La tendance inflationniste va se poursuivre.

Daniel Tesch, ancien directeur de l'ACL

Et comment expliquez-vous ce maintien, depuis des années, de prix aussi élevés?

«Parce que la fédération des taxis est soutenue par la Chambre des métiers qui est un lobby très puissant. Je conçois que le gouvernement ne veuille pas de conflit à tous les niveaux vu qu’il y a pas mal de chantiers législatifs en cours et que celui-ci ne représente que quelques centaines de taxis, mais si on veut réellement une baisse des prix, il faut arrêter avec le numerus clausus.

Quel impact pensez-vous que votre sortie médiatique aura sur les débats, sachant que la loi devrait être votée mercredi?

«La loi sera votée. Mais je pense que cela va permettre aux gens de prendre conscience de ce problème et qu’ils s’intéressent au prix des taxis. Car la tendance inflationniste va se poursuivre.

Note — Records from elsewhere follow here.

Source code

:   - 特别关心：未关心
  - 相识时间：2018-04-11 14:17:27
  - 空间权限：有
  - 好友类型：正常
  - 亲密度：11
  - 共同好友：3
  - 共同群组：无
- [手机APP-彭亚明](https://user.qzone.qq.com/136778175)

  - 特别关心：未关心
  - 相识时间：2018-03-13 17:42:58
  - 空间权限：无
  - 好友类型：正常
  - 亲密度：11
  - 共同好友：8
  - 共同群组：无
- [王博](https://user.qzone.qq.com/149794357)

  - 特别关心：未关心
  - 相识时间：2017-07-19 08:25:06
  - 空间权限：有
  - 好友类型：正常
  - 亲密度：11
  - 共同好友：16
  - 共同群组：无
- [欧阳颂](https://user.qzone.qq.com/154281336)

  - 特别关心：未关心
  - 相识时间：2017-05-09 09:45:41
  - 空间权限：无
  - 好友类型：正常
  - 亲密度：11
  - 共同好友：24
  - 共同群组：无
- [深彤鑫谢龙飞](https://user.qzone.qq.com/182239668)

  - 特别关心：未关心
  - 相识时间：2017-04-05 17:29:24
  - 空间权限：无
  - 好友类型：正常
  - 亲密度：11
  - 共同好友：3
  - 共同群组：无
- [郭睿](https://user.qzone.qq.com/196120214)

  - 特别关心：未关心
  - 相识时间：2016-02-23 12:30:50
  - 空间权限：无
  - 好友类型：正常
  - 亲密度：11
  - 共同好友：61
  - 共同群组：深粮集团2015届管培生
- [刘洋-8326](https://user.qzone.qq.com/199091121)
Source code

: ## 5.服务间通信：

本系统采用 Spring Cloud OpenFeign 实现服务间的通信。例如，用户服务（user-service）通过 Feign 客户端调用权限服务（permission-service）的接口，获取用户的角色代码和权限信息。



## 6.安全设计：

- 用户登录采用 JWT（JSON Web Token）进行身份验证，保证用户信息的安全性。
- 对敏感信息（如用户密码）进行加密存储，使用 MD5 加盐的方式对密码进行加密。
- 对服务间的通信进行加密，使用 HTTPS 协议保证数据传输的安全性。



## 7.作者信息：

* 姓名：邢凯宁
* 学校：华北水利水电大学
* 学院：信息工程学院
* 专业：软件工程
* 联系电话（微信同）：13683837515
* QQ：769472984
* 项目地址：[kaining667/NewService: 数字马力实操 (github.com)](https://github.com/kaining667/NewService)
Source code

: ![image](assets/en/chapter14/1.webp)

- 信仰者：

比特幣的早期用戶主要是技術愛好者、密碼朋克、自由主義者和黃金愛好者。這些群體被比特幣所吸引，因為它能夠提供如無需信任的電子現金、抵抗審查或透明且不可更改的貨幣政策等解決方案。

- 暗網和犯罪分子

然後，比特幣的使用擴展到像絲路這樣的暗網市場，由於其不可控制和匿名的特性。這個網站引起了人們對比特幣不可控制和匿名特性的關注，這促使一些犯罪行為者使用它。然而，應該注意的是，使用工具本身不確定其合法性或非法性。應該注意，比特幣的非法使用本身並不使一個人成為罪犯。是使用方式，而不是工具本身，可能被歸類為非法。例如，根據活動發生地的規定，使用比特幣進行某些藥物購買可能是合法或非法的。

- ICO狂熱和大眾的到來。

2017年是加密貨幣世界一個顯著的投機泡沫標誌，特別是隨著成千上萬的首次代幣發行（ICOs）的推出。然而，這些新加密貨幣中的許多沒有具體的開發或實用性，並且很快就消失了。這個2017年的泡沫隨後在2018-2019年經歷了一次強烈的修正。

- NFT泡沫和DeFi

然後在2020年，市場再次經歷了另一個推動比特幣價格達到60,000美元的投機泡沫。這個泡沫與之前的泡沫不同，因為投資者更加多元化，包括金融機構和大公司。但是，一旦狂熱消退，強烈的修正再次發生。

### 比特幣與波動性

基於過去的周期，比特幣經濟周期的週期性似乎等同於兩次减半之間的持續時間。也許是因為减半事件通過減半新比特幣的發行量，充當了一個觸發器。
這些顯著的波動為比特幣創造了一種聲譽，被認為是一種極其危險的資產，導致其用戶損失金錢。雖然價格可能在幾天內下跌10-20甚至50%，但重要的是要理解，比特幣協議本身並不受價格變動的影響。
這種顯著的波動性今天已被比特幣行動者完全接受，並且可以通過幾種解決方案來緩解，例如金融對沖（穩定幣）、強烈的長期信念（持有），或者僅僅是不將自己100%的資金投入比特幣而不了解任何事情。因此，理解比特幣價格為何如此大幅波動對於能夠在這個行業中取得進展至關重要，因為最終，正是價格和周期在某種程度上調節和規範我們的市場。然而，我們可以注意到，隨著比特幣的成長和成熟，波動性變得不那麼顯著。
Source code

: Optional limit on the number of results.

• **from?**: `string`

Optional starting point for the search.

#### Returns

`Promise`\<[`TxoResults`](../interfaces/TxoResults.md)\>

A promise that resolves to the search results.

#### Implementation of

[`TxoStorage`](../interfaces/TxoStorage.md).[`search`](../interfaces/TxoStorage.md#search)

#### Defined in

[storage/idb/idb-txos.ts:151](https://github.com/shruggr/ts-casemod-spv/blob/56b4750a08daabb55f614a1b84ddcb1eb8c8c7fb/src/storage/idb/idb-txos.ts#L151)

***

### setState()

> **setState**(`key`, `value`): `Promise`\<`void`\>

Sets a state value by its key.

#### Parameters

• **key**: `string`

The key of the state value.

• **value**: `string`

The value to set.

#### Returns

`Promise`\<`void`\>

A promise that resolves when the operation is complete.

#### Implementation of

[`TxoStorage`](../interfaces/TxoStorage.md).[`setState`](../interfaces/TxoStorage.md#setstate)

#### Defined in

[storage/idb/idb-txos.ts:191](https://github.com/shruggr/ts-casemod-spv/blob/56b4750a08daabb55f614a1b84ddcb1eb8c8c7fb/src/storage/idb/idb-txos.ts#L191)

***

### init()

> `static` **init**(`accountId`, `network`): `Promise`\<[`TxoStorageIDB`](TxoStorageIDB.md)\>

Le problème tient notamment dans le fait que, dû au prix existant, le grand public n’utilise plus ce service. Les grands consommateurs sont les banques et les institutions qui paient via leur service comptabilité sans regarder le détail. Le nœud du problème tient dans le fait que le client qui est sensible au prix a été éliminé.»